E’ un malinconico finale di partita. E’ bene fare un bagno di realtà, prendere atto di ciò che è avvenuto.

Il Pd nacque con ben altre intenzioni, ma la sottovalutazione della portata del berlusconismo –componente cruciale della cultura di massa italiana, prima ancora che fenomeno politico- spense rapidamente il potenziale alternativo del progetto, spostando via via il baricentro verso un neo-centrismo sfasato rispetto alla radicalità dei conflitti sociali; mentre la crisi dell’organizzazione di partito è degenerata in un meccanismo correntizio bloccato e spaventoso. Cattivo. Come ha rilevato presentando il suo bel documento Fabrizio Barca. Al punto che se non si sta dentro un gruppo si è automaticamente esclusi pressoché da tutto.

In tale contesto, non in un libro di sogni, si dibatte sulle regole, sulle modalità, e così via. Tuttavia, se la stagione congressuale, non più rinviabile, non discute dei capitoli essenziali di una cultura politica riformista non ha senso neppure rimanere iscritti. Il futuro (eventuale) del Pd sta nella sua ri-fondazione come soggetto di una sinistra moderna, capace di leggere le contraddizioni dell’era post-fordista, digitale e di prendere in mano decisamente la bandiera della difesa della Costituzione. La mediazione più avanzata prodotta dalla lotta di Liberazione e unico orizzonte per il paese. La parabola discendente del berlusconismo è pericolosissima, perché sta facendo lievitare gli “spiriti animali”; liberando la componente eversiva del populismo. Una inedita sinistra riformista ha il compito di svolgere il dibattito sulla democrazia partecipata, aggiornando le opportunità di interazione con la società: costi della politica, ricambio dei gruppi dirigenti, ricostruzione delle scuole di formazione politica, attenzione rigorosa all’istruzione, alla ricerca, all’università, ai saperi, alle nuove reti della comunicazione. Tutela della Carta non vuol dire, ovviamente, non toccare il bicameralismo perfetto o il numero dei parlamentari. Eppoi, finalmente una discussione sul mondo, sulle politiche internazionali. E’ assurdo che l’Italia in crisi mantenga un programma bellicista, costosissimo e inutile come gli F35 e partecipi per inerzia alle diverse avventure internazionali : senza una discussione seria. E senza che quanto avviene nel Medio Oriente, a cominciare dalla rimossa vicenda palestinese, diventi tema di prim’ordine.

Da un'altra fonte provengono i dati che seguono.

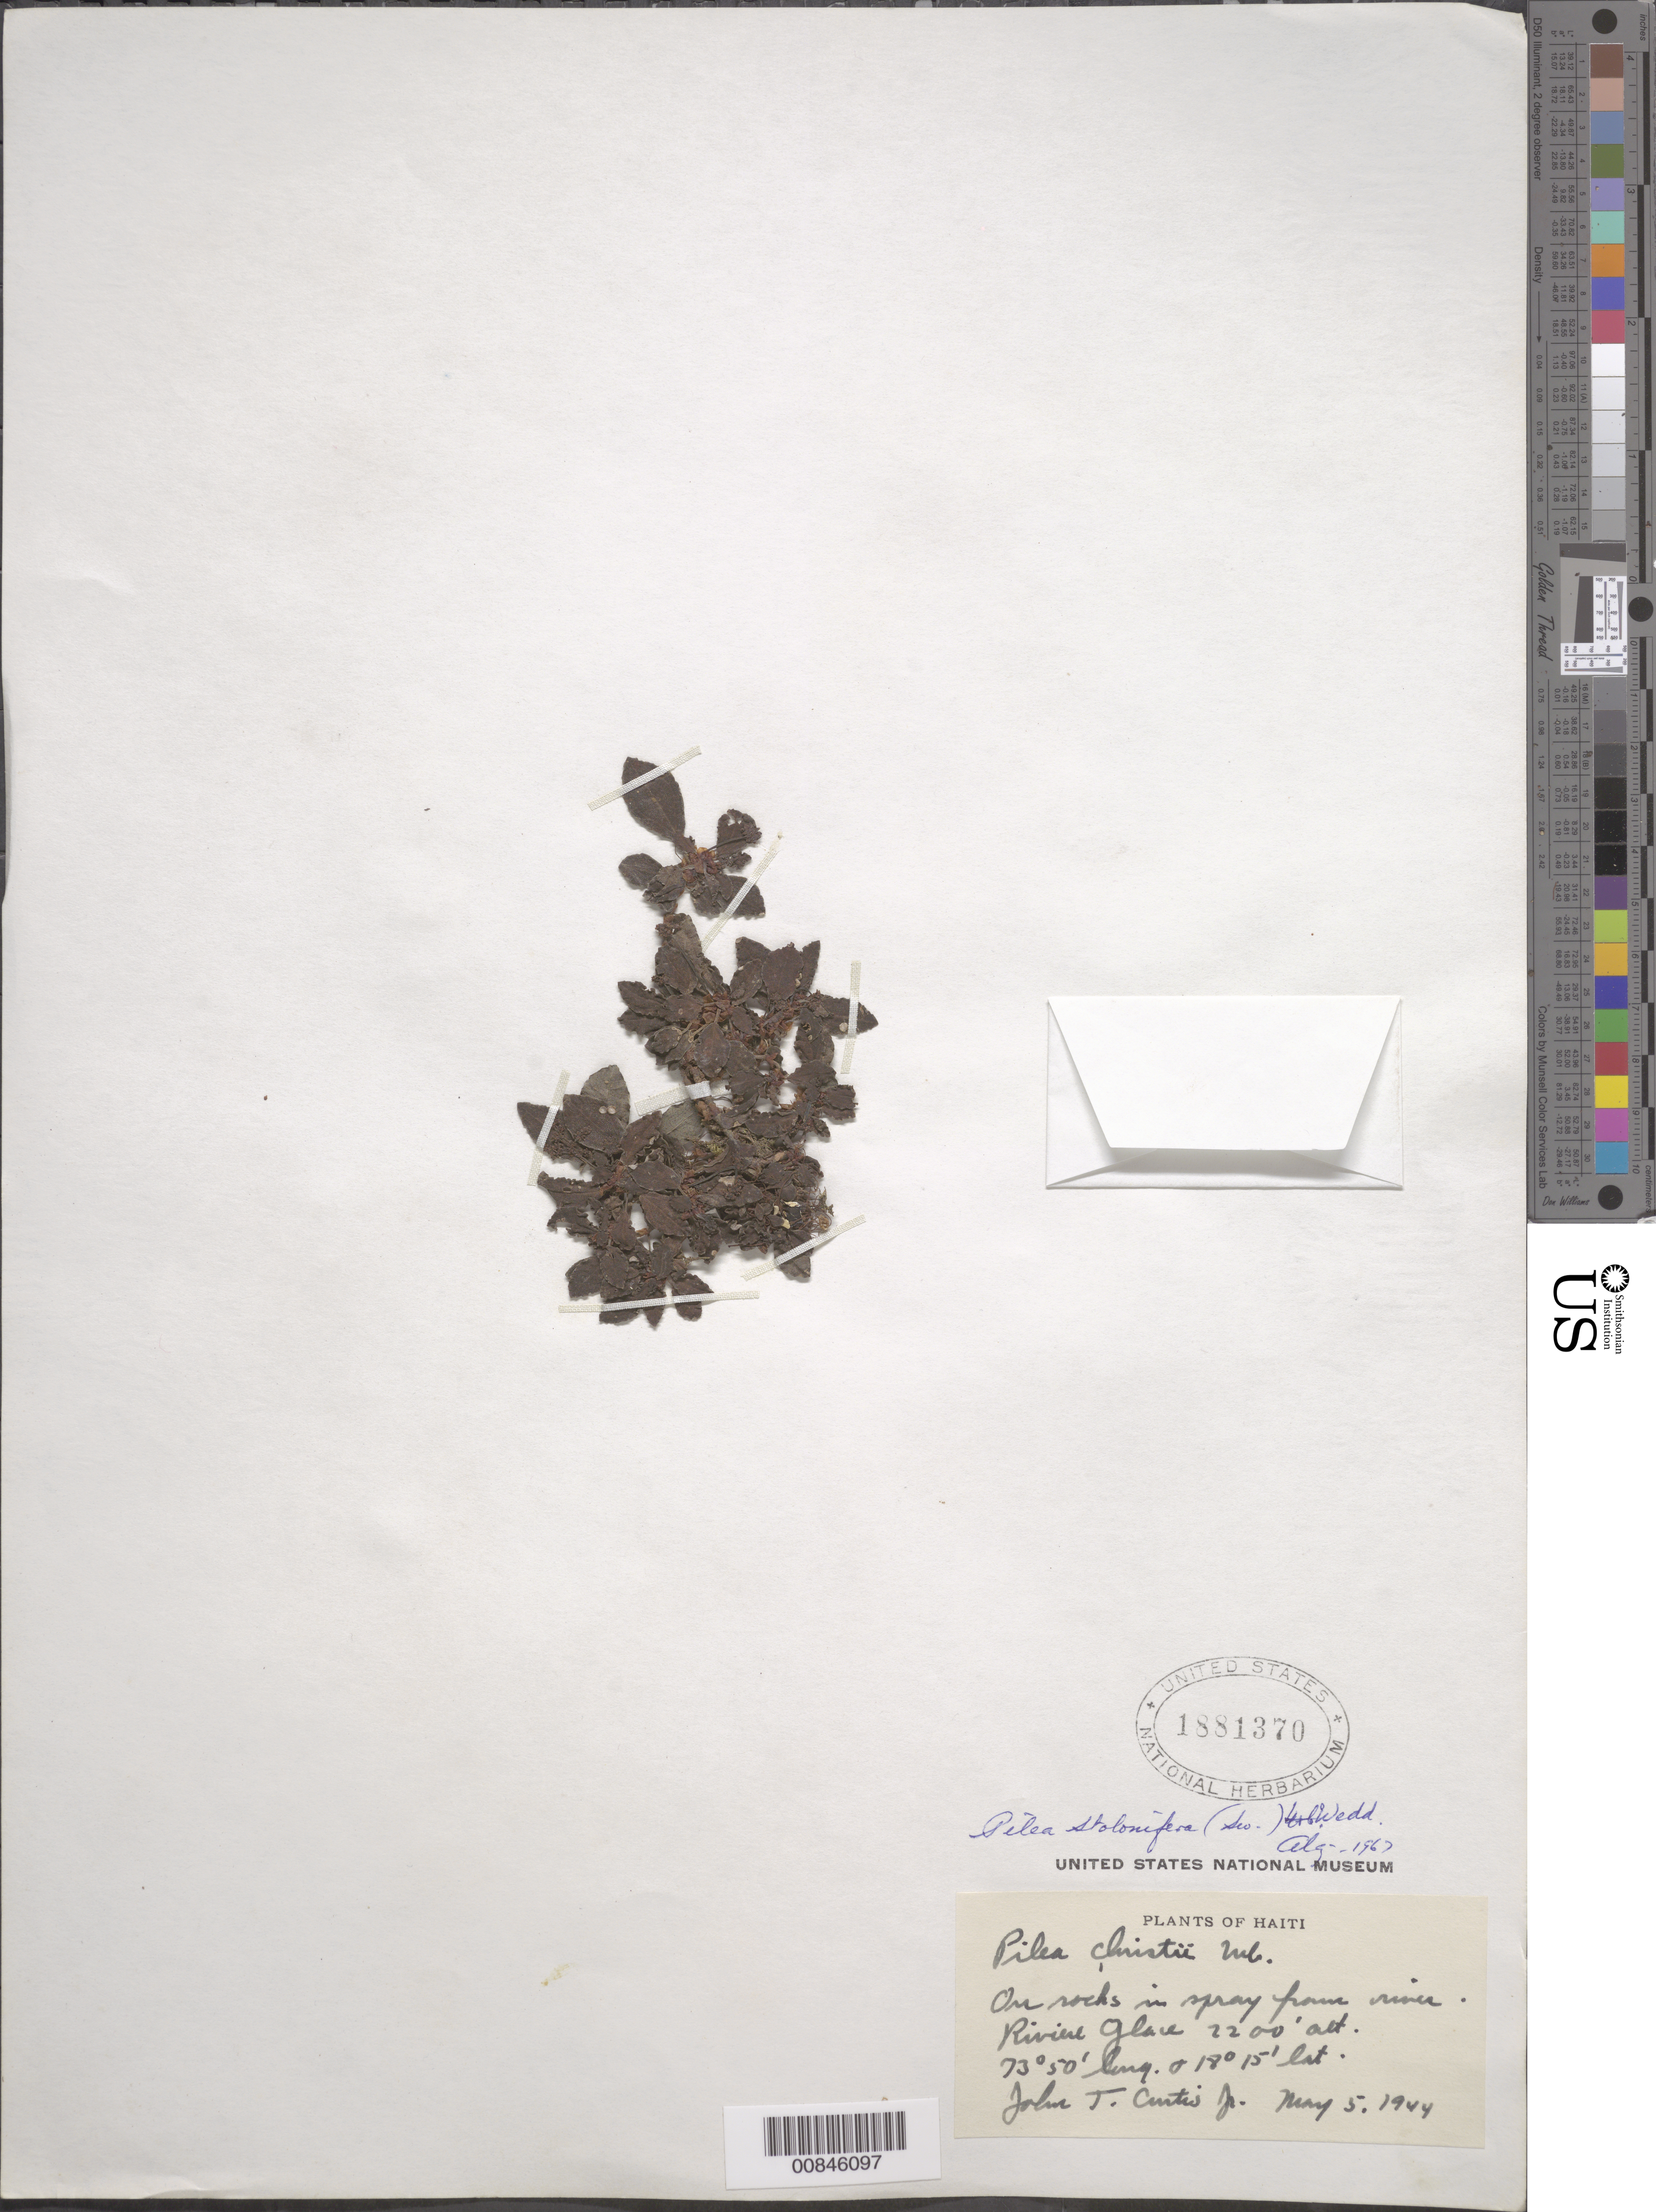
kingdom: Plantae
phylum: Tracheophyta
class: Magnoliopsida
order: Rosales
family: Urticaceae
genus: Pilea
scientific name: Pilea stolonifera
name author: (Sw.) Wedd.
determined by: Liogier, Alain H.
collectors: J. Curtis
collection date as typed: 05 May 1944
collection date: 1944-05-05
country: Haiti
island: Hispaniola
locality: Riviére Glace.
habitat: On rocks in spray from river.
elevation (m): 671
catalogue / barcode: US 1881370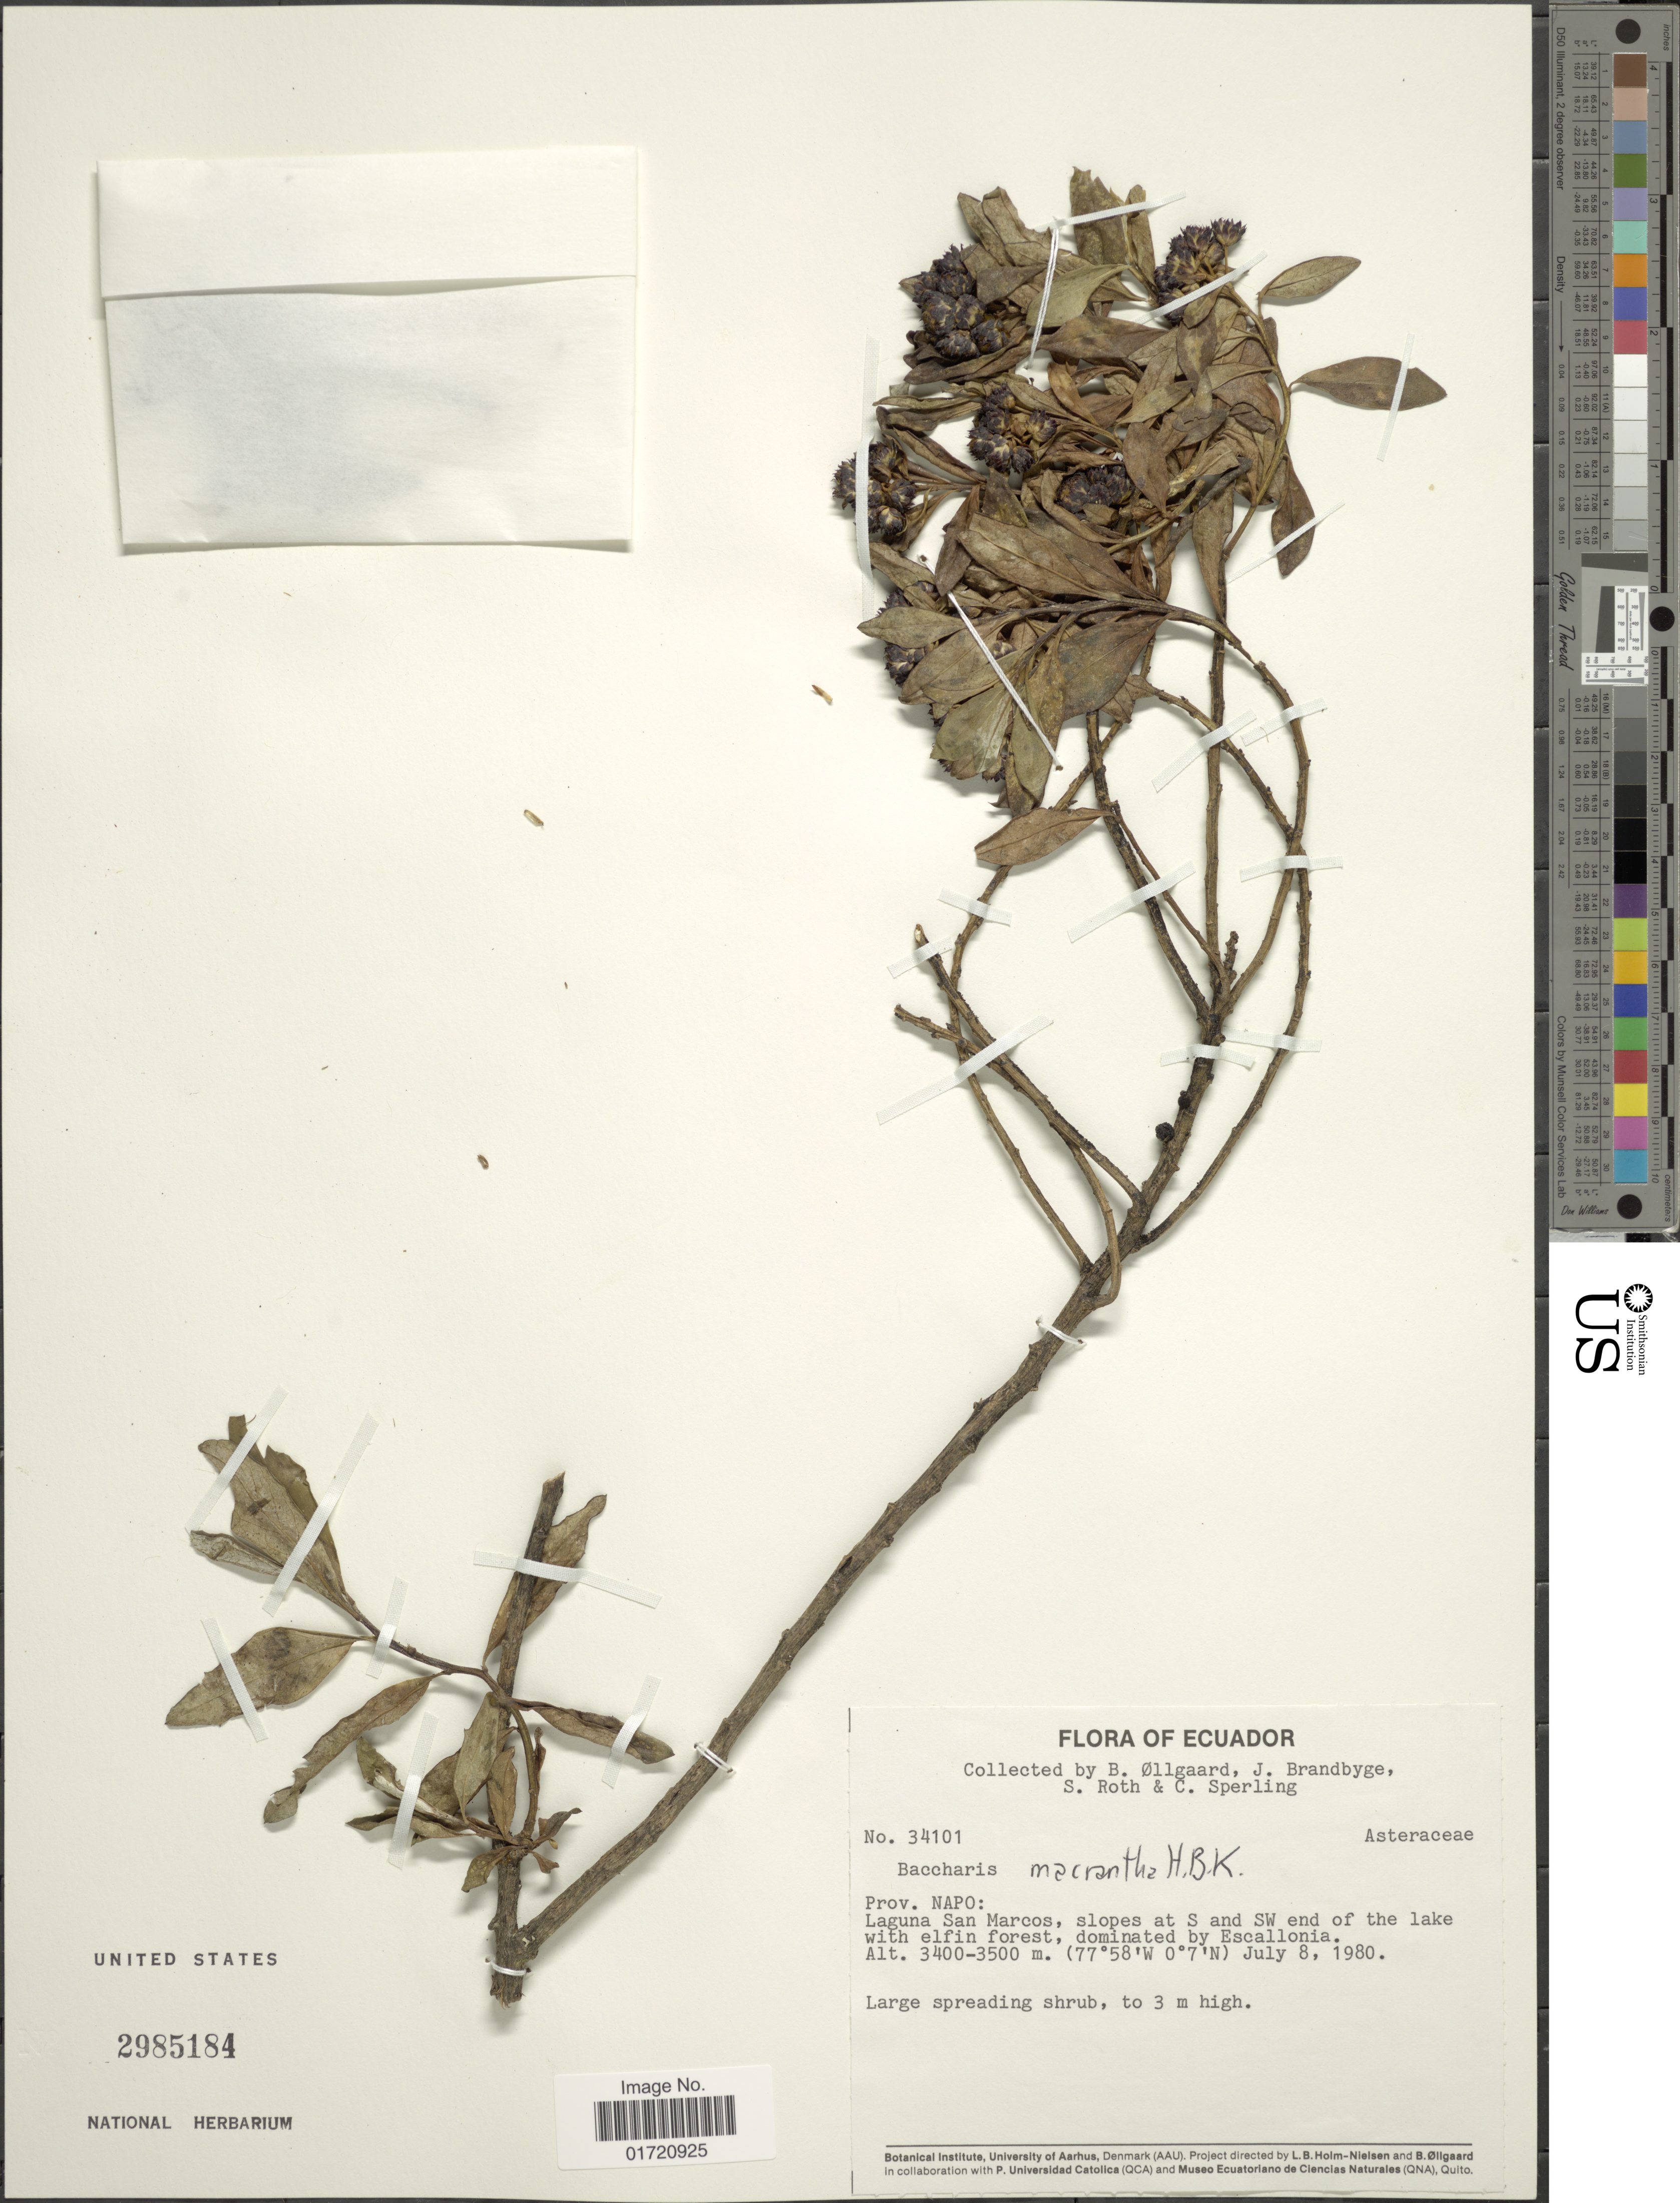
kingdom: Plantae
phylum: Tracheophyta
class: Magnoliopsida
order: Asterales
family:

Dunque, serve un congresso aperto e tutto politico. Un appuntamento che si incroci con l’omologa scadenza di “Sinistra, ecologia e libertà”, che non si capisce proprio perché debba rimanere un’entità diversa. Congressi ri-costituenti (altri l’hanno già detto e scritto autorevolmente), con la voglia di scandagliare ciò che si muove dopo la sottile linea rossa: 5stelle, Rivoluzione civile, radicali. Movimenti, associazioni, proposte di estremo interesse come quella lanciata da Landini, Rodotà, Zagrebelsky. In fondo, mutatis mutandis, questo voleva essere inizialmente il partito democratico: un luogo costruito sull’intreccio di storie e culture diverse. E ora urge l’apertura di una stagione integralmente nuova: una Costituente, che porti ad un soggetto politico in grado di riscrivere la morfologia del vecchio centrosinistra. Più che una classica mozione congressuale servirebbe una piattaforma di medio e lungo periodo, propedeutica a degli “Stati generali”.

Insomma, si chiariscano il metodo e il senso, prima di azzuffarsi sui volti e sui nomi. Altrimenti, non rimarrà che prenderne, con tristezza e rabbia, atto.